Copy the lines from the rows below without changes, starting at the line that contains "phylum: Chordata" and ending with the last line of the rows, both included. Leave out the pictures.

[START RECORDS PROVIDED]

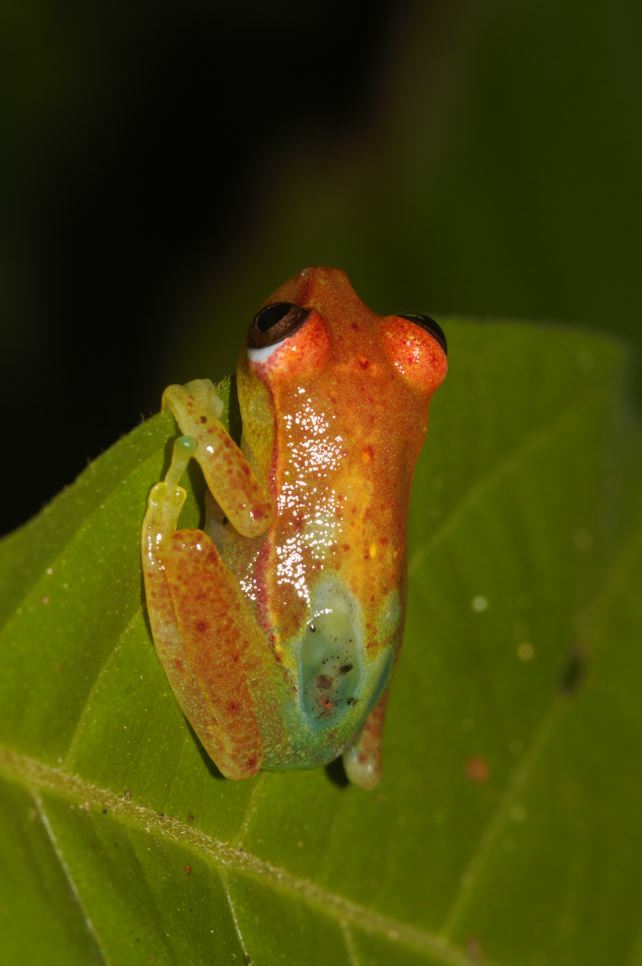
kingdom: Animalia
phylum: Chordata
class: Amphibia
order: Anura
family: Hylidae
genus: Boana
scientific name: Boana punctata
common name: Polka-dot treefrog
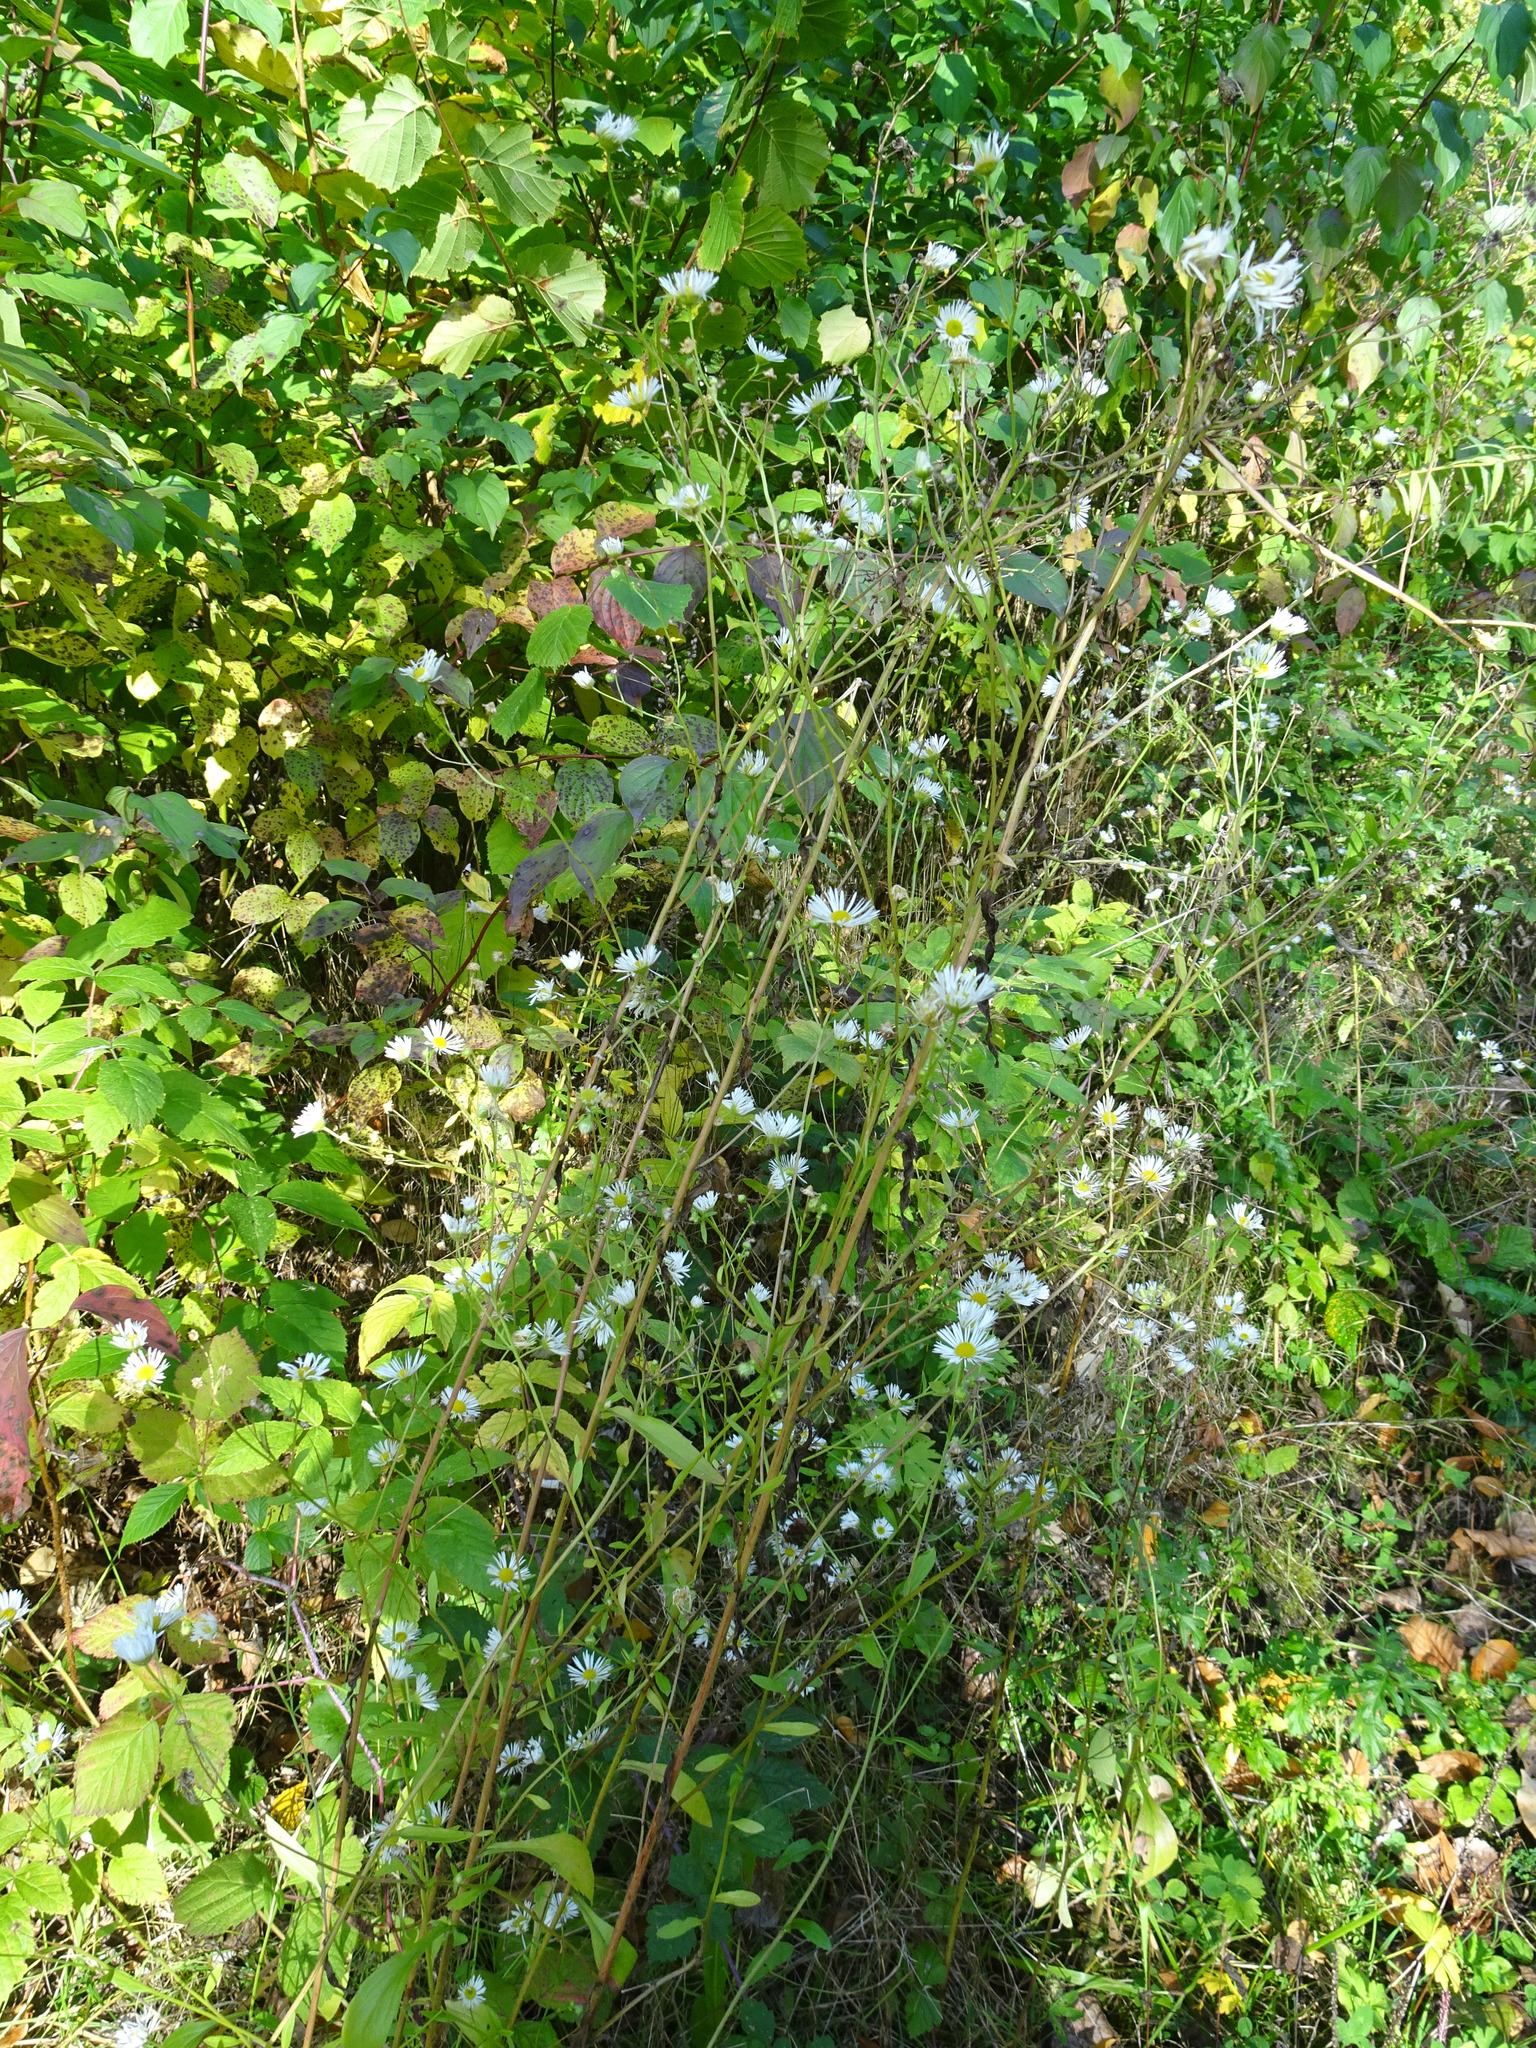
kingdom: Plantae
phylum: Tracheophyta
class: Magnoliopsida
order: Asterales
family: Asteraceae
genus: Erigeron
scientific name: Erigeron annuus
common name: Tall fleabane
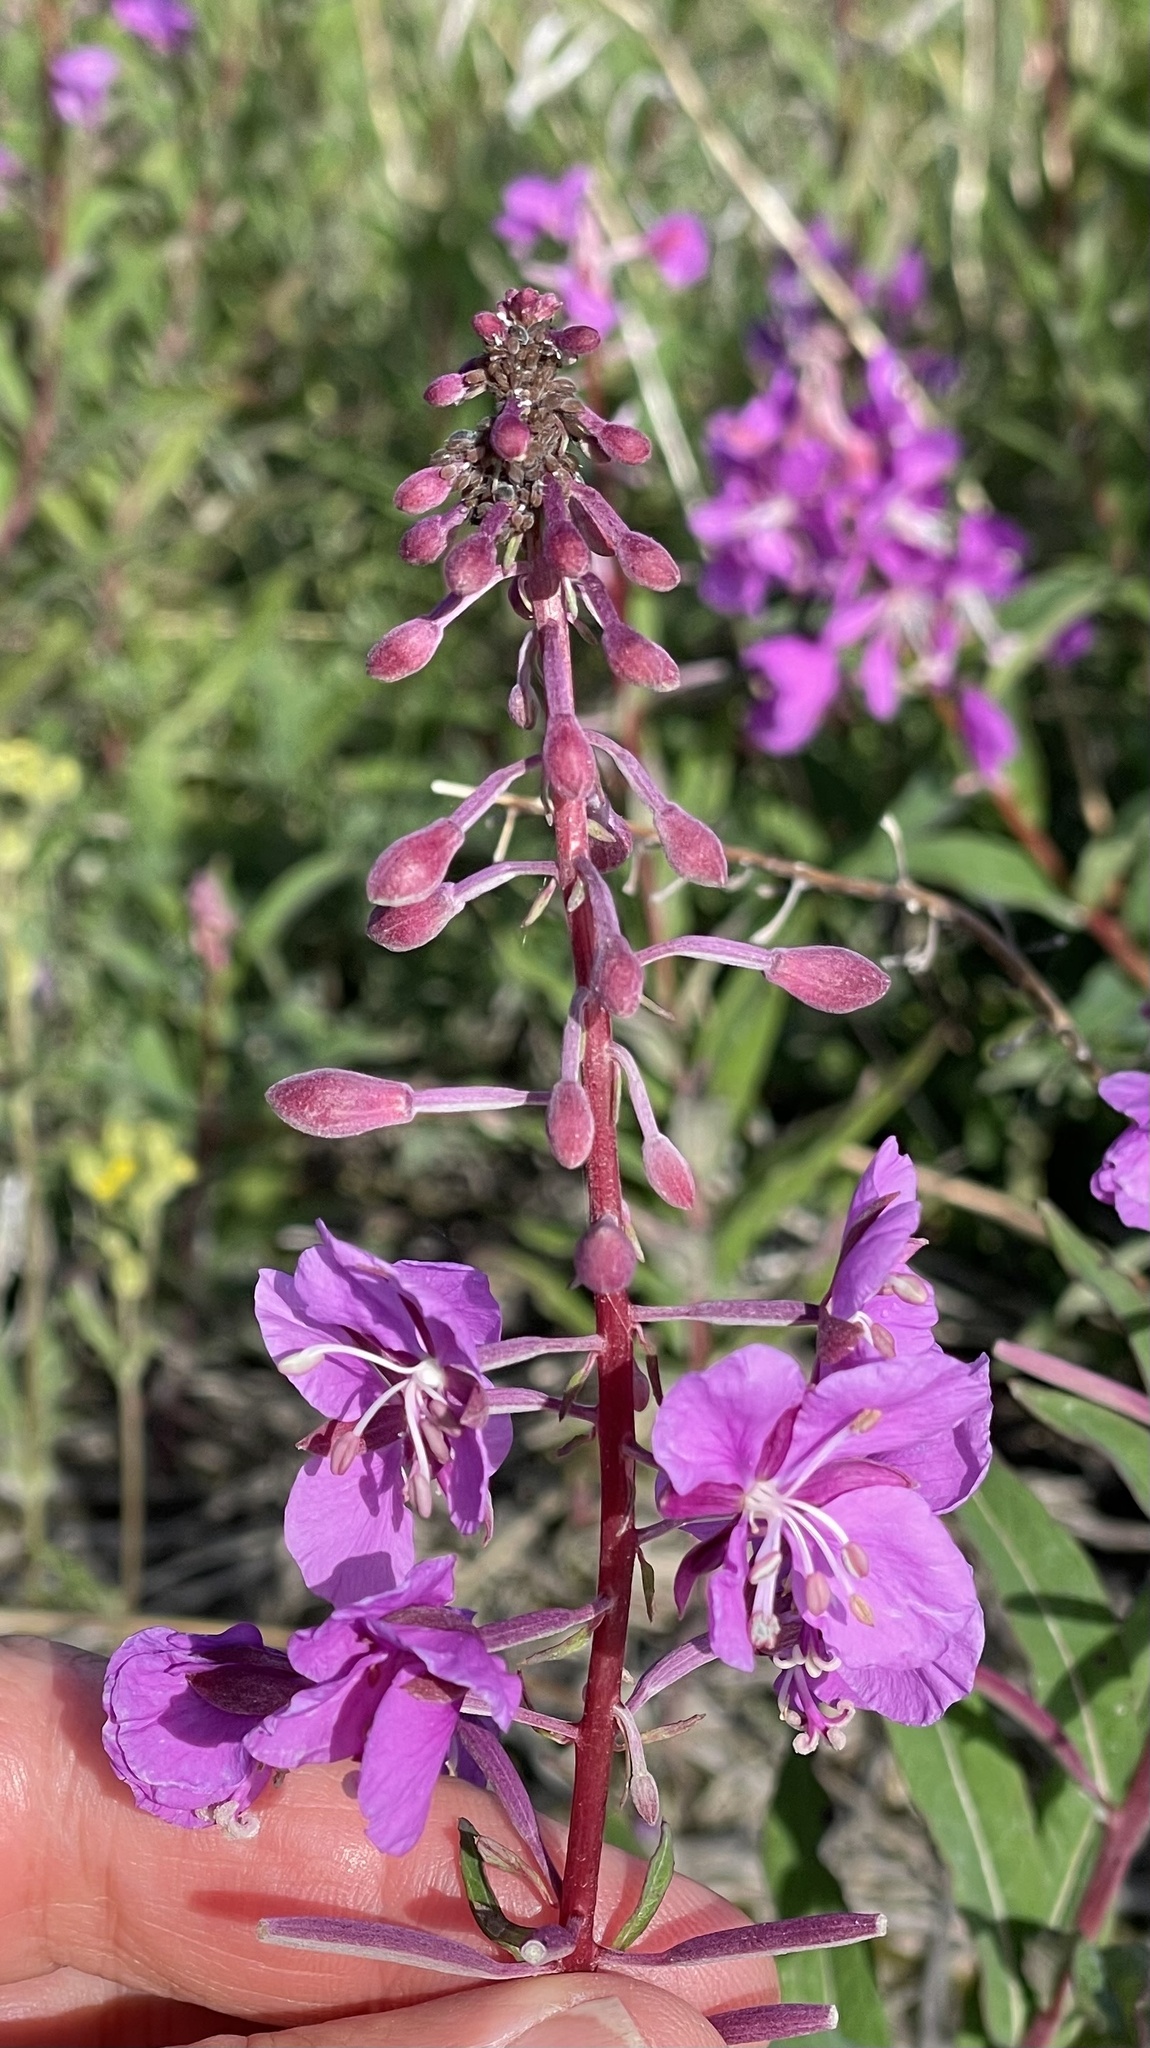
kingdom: Plantae
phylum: Tracheophyta
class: Magnoliopsida
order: Myrtales
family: Onagraceae
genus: Chamaenerion
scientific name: Chamaenerion angustifolium
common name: Fireweed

[END RECORDS PROVIDED]

## EXERCISE RESPONSE:
phylum: Chordata
class: Amphibia
order: Anura
family: Hylidae
genus: Boana
scientific name: Boana punctata
common name: Polka-dot treefrog
kingdom: Plantae
phylum: Tracheophyta
class: Magnoliopsida
order: Asterales
family: Asteraceae
genus: Erigeron
scientific name: Erigeron annuus
common name: Tall fleabane
kingdom: Plantae
phylum: Tracheophyta
class: Magnoliopsida
order: Myrtales
family: Onagraceae
genus: Chamaenerion
scientific name: Chamaenerion angustifolium
common name: Fireweed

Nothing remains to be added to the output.